Road to Recovery: Displaced Fort Bend students still participating in fair

Friday, September 29, 2017
Displaced Fort Bend students still participating in fair
Displaced Fort Bend students still participating in fair.

ROSENBERG, Texas (KTRK) -- With the water rising due to Hurricane Harvey, FFA students in Fort Bend County were worried about their families and friends. After the people were accounted for, all students could do was hope their steers, goats and other animals would survive.

"It's been a bumpy road getting here," Ridge Point Hugh School Ag teacher Kathryn Bremer said.

Bremer wasn't sure her students and their animals would make it to the county fair, which they've worked for all year.
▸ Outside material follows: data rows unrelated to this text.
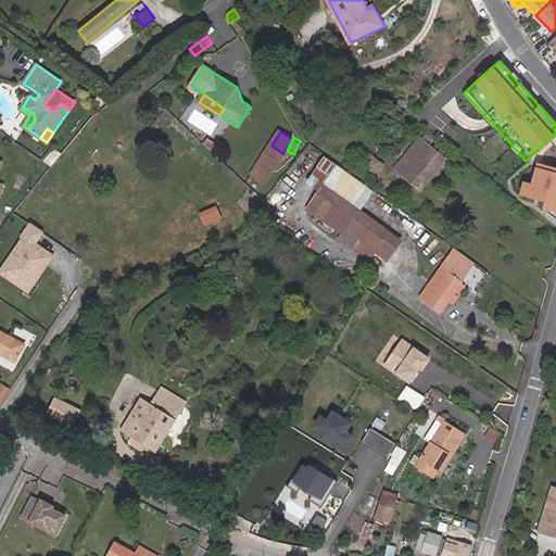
[(420,189),(446,158),(421,137),(395,168),(420,189)]
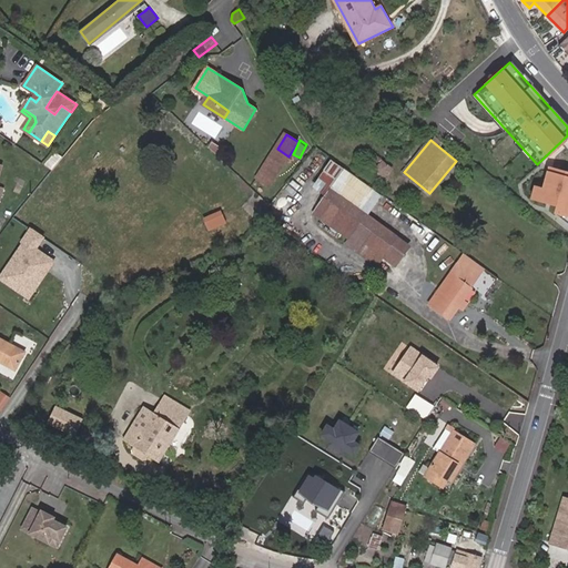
[(283,165),(288,156),(277,149),(272,158),(283,165)]
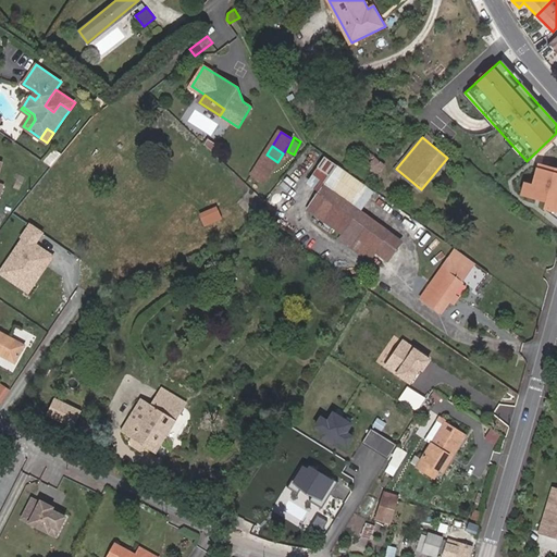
[(354,175),(368,185),(384,164),(371,153),(370,156),(367,153),(361,160),(364,164),(354,175)]
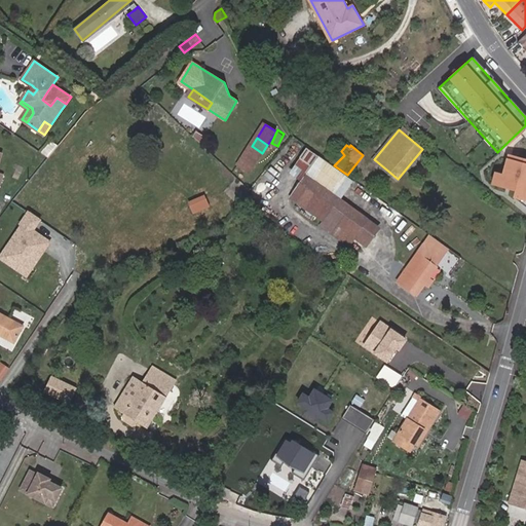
[(251,171),(262,153),(252,146),(240,163),(251,171)]
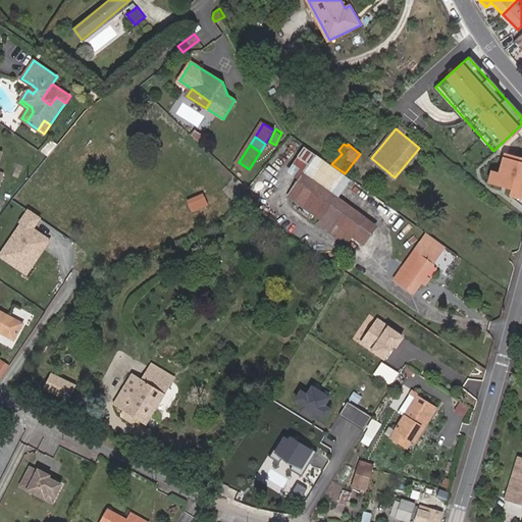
[(521,154),(502,151),(499,169),(490,167),(487,183),(509,187),(508,195),(521,197),(521,154)]
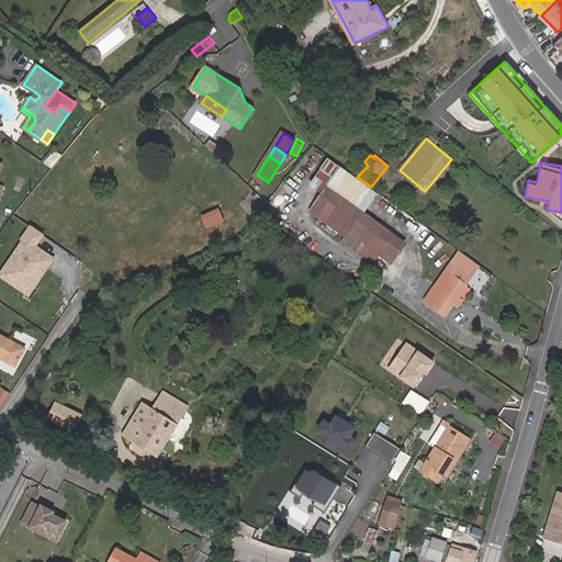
[(358,209),(373,189),(371,187),(357,177),(343,167),(328,188),(358,209)]
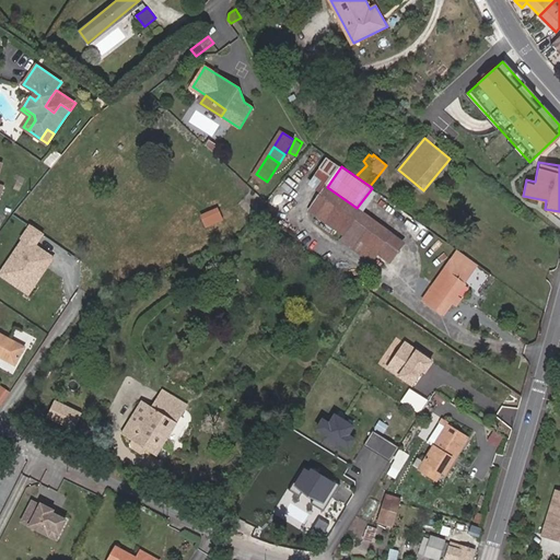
[(357,208),(327,187),(311,210),(346,235),(342,241),(373,261),(380,254),(397,266),(408,252),(389,238),(393,233),(357,208)]
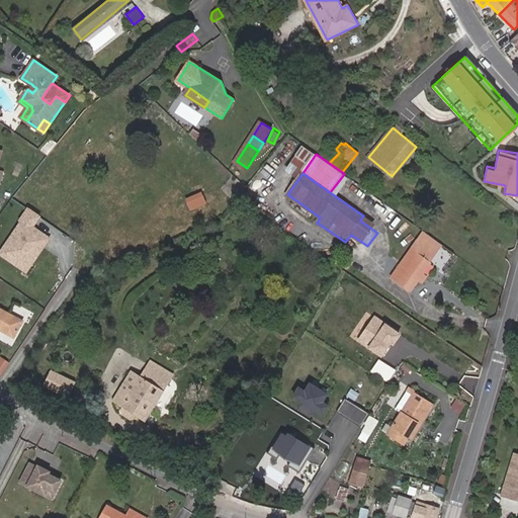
[(191,209),(208,202),(203,190),(186,196),(191,209)]
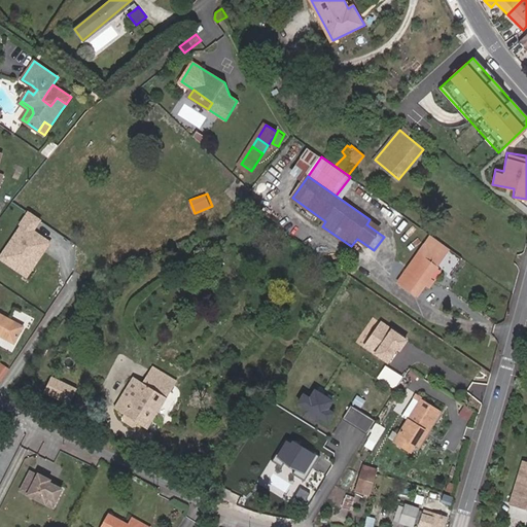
[(53,238),(36,230),(43,217),(27,208),(0,257),(0,259),(31,277),(53,238)]
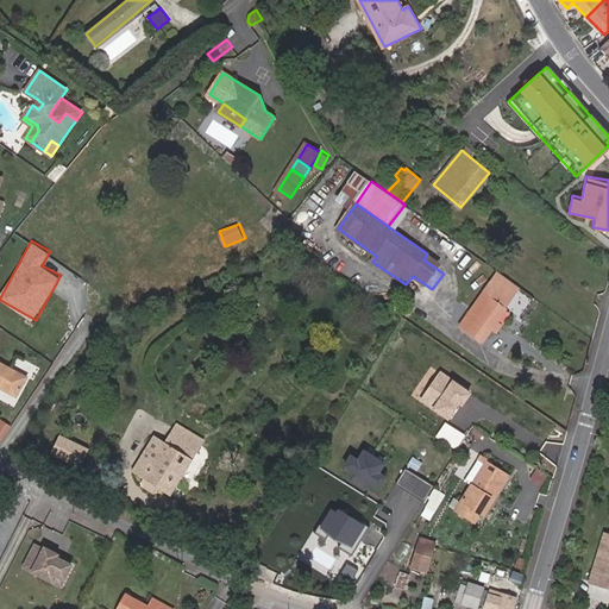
[(483,341),(520,287),(498,272),(462,326),(483,341)]
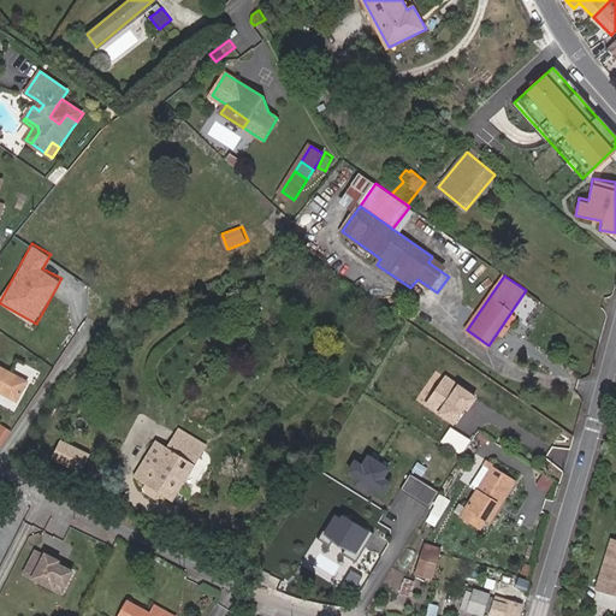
[(0,392),(17,402),(28,381),(0,366),(0,392)]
The students stepped up to help their animals and each other.

Senior Alyssa Bowen was able to make it to the school barn while no other students could. Her family took care of 30 animals, feeding and watering them all for days.

"I texted them every evening and told them their animals were fed and watered and they were OK," Bowen said.

With the animals taken care of, other students like Ryan Williams, started organizing to help humans in need. He dispatched FFA volunteers to help people begin repairs.

"We were able to dispatch people all over Katy, the north side of Houston and down here in Fort Bend County as well," Williams said. "I figured it was the perfect opportunity to take action against such devastation. It was something way surpassing what I even was imagining."

Some families participating in the fair are still out of their homes.

The Mueths in Needville are taking a break from repairs to show some livestock.

"A lot of good memories here and a lot of responsibility and things these kids learn," Brian Mueth said.

The Mueths expect to be back in their home in a few weeks.

Other students like Tyler Hand have a longer wait. He's hoping to be back home by Christmas.

"That's what we're hoping. Christmas at the latest," he said.

To outsiders, it may seem like no big deal. The livestock show looks like so many others.

But for these kids, it's a much needed taste of normal in what's been a horribly abnormal few weeks.

"Even though I don't have a home to go to, or even though I don't have a house or roof over my head, it's breathtaking to come out to the barn and see even through all this I can still perform my responsibilities and raise something like this," Hand said.